Beyond the advertising advantages, JibJab hopes to profit from the success of its parodies by selling downloads of the movies, a DVD of both films and memorabilia such as T-shirts related to the animations.

Earlier this year, the company signed an exclusive marketing agreement for any election-related content it creates with Shockwave media specialists AtomFilms, which is hosting the two movies on its own site. The two companies are sharing revenue driven by ads on both of their sites. AtomFilms also provides the streaming-media software used to serve up the films online.

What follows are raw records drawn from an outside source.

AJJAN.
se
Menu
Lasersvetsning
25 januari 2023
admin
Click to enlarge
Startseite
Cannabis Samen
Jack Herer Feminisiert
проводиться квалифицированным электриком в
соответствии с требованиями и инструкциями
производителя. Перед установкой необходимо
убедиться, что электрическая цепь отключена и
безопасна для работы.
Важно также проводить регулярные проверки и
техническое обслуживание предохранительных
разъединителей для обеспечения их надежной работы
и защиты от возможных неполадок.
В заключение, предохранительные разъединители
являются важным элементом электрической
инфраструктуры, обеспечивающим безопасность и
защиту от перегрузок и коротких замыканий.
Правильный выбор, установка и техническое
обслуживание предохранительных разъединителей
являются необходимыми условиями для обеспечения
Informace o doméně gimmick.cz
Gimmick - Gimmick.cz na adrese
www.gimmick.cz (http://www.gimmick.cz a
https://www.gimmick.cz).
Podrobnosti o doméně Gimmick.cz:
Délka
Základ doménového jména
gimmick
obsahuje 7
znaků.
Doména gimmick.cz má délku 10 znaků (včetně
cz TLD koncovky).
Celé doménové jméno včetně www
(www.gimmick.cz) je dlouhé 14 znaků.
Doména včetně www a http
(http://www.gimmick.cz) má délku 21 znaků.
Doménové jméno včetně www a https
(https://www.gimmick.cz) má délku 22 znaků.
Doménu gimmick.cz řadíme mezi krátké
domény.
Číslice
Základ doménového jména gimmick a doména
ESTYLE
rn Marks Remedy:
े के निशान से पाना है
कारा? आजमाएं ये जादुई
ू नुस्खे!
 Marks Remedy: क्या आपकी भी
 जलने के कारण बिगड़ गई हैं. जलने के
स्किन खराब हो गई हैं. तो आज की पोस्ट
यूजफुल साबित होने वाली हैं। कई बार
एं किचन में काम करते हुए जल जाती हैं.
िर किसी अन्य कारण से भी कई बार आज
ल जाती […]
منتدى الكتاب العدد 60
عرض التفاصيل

Spiridellis did not divulge exactly how many downloads of the films JibJab has sold for $2.99, but he said that a surprising number of people have paid to save the content for their own use.

"Downloads are performing really well for us," the filmmaker said. "People seem to like to download the actual file to their disk, even though they could stream it online; they've been telling us that they like the convenience of owning it on the desktop."

While Spiridellis and his brother worked hard to create "DC" in less than five weeks, the chance to gain TV exposure was worth it, he said. By Friday morning, Spiridellis had already scheduled appearances on ABC, CNBC, CNN, MSNBC and Fox.

"The goal this time around is to put enough money in the bank to fund our next project," he said. "But we just hope people enjoy it and go out to vote in November."